Recently, text-to-image diffusion models have been widely used for style mimicry and personalized customization through methods such as DreamBooth and Textual Inversion. This has raised concerns about intellectual property protection and the generation of deceptive content. Recent studies, such as Glaze and Anti-DreamBooth, have proposed using adversarial noise to protect images from these attacks. However, recent purification-based methods, such as DiffPure and Noise Upscaling, have successfully attacked these latest defenses, showing the vulnerabilities of these methods. Moreover, present methods show limited transferability across models, making them less effective against unknown text-to-image models. To address these issues, we propose a novel anti-mimicry method, StyleGuard. We propose a novel style loss that optimizes the style-related features in the latent space to make it deviate from the original image, which improves model-agnostic transferability. Additionally, to enhance the perturbation's ability to bypass diffusion-based purification, we designed a novel upscale loss that involves ensemble purifiers and upscalers during training. Extensive experiments on the WikiArt and CelebA datasets demonstrate that StyleGuard outperforms existing methods in robustness against various transformations and purifications, effectively countering style mimicry in various models. Moreover, StyleGuard is effective on different style mimicry methods, including DreamBooth and Textual Inversion. The code is available at https://github.com/PolyLiYJ/StyleGuard.

Figures (11)

• Figure 1: A comparison of the defensive performance of different methods in the presence of the purification transformations. Previous methods, including Mist, AntiDreamBooth, and MetaCloak, fail to defend against DiffPure and Noise Upscale, while our proposed method successfully resists the style mimicry attack under various transformations for different customization methods.
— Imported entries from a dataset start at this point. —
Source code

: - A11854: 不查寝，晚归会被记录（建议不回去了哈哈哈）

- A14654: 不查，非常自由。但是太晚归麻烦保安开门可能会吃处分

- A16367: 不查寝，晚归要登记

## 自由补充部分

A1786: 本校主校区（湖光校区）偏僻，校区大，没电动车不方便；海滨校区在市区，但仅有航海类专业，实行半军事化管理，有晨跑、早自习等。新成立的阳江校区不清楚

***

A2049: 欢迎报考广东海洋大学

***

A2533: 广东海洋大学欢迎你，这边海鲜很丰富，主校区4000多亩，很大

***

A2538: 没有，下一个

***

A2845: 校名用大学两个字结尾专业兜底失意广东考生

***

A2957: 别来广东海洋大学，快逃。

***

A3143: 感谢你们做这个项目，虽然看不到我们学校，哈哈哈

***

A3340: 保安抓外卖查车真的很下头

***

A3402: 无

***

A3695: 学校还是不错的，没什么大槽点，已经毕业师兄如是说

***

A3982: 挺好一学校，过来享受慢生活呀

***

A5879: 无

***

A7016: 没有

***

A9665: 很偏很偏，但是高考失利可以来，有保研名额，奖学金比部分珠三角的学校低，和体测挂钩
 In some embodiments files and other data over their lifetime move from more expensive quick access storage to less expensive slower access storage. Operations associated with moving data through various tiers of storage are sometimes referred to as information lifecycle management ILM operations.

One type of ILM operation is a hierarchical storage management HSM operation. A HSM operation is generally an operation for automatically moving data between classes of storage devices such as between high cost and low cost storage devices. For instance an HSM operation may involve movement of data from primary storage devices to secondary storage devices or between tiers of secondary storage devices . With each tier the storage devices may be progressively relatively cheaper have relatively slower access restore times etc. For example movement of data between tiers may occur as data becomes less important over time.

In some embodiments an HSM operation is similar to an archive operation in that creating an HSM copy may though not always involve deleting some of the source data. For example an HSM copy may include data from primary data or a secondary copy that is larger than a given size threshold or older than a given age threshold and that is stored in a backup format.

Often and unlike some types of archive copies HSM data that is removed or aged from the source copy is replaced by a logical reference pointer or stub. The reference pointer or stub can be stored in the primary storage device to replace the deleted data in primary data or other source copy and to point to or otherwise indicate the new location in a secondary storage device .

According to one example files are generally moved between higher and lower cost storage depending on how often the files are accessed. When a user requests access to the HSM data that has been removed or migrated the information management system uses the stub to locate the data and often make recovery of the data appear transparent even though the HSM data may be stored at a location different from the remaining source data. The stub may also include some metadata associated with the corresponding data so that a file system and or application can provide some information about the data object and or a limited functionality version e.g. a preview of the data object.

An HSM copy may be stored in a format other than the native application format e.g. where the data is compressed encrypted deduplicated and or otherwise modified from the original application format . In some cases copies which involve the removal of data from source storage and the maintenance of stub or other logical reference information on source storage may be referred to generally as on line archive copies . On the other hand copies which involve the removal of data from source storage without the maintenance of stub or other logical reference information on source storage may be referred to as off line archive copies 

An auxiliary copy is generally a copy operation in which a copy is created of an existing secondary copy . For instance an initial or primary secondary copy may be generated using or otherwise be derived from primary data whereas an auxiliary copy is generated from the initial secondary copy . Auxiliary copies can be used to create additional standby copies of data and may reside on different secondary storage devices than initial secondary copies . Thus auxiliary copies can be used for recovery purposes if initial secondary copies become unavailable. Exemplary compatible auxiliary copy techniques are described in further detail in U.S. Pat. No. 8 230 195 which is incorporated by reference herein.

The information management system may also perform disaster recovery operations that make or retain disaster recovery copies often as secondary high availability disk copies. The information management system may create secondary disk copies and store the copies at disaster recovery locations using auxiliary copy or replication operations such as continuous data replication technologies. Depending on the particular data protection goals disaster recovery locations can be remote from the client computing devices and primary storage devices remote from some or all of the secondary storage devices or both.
• Figure 2: The pipeline of StyleGuard. We alternatively update the diffusion model and the protected images. Ensemble image encoders and purifiers are included to compute the style loss and upscale loss to improve cross-model transferability and the robustness to purifications.
• Figure 3: Visualizing the effects of different loss functions. It is shown that only using denoise loss and style loss cannot defend the Noise Upscale well, as shown in (3). With the upscaler loss, the image quality significantly decreases even with Noise Upscale, as shown in (4).
• Figure 4: Evaluation results of mimicry success rates by human evaluators. We asked users to compare generated images based on clean and protected training images using the question: "Based on the image style and quality, which image better fits the reference samples?" A lower mimicry success rate indicates stronger perturbation noises affecting the image quality.
• Figure 5: Visualization of Glaze and Mist. For Glaze, we use paintings from Van Gogh as the reference and paintings from Rembrandt as the targets. The results indicate that Glaze produces images that are a mixture of the target and reference styles. For Mist, we use a periodic image as the target, according to the original paper.